3. How much work is involved? Of course, most lawyers give away some amount of work for free, even where others are paid for it. Most lawyers will write an article every so often for a bar magazine or AmLaw 100 publication, or an op-ed piece for a newspaper or speak at a conference for no charge. In many of these cases, the newspaper or the conferences generate revenue even though they might not compensate you for your services. Still, these cases are distinguishable because they don’t rely on your work product for their revenue. In contrast to Huffington Post, which depended exclusively at the beginning on user-generated content (it did start paying some writers down the line), most of these publications would survive without contributions from readers. Moreover, writing a couple of articles here and there for no charge doesn’t pose an opportunity cost in the way that providing content or working free on a regular basis is.
4. Are you doing the work for yourself? Of course, most bloggers don’t get paid – so you may wonder why I’m so adamantly opposed to working for free when I’ve been blogging largely uncompensated for eight years (though this site has been monetized a little bit since 2008 which is why I pay regular writers and am reluctant to accept guest posts because I can’t pay everyone). Well, actually, blogging does pay – only you make an investment in yourself and your practice by staying current on emerging areas of law, improving your writing skills and building a reputation.
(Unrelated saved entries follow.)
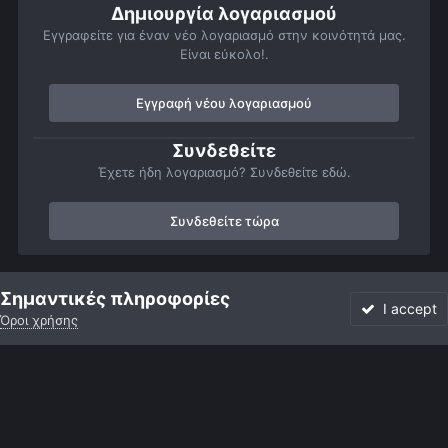
Δημιουργία λογαριασμού
Εγγραφείτε για έναν νέο λογαριασμό στην κοινότητά μας.
Είναι εύκολο!.
Εγγραφή νέου λογαριασμού
Συνδεθείτε
Έχετε ήδη λογαριασμό? Συνδεθείτε εδώ.
Συνδεθείτε τώρα
Αρχή
Αστροφωτογραφίες
Τηλεσκόπια και Εξοπλισμός
Αφιερ
Σημαντικές πληροφορίες
I accept
Όροι χρήσης
Forum
Αδιάβαστο
Συνδεθείτε
Εγγραφή
More
Facebook
Twitter
Instagram
Γλώσσα
Εμφάνιση
Επικοινωνία
Cookies
Powered by Invision Community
When you work free for others, you’re giving the value of your investment to them.
As Jay Foonberg, author of How to Start and Build a Law Practice famously says:
Would you rather do the work and not get paid? Or NOT do the work and NOT get paid.
My 21st century spin on Jay’s old Chestnut is this:
If you get paid, I get paid.
Maybe that’s an old-fashioned sentiment in a free-wheeling, crowdsourcing kind of world. But then again, so is freeloading.
I think #3 is pretty important. There’s a big difference between a one-off op-ed or guest blog, and a regular gig. If you are doing a one-shot deal, you likely are doing it for a particular reason, such as wanting to get a message out to a broader audience.
But if the gig is regular, and the site is for-profit, then one should expect fair payment and not complain afterwards when it turns out the owner was making bucks off their backs.
Now that there’s significant money involved, I see a possible FLSA and/or state wage claims in the near distant future for uncompensated work. There was a prior claim years ago relating to AOL’s moderators, who AOL argued were unpaid volunteers but the Court ruled otherwise and, as I recall, held them as employees who were owed wages, including but not limited to overtime.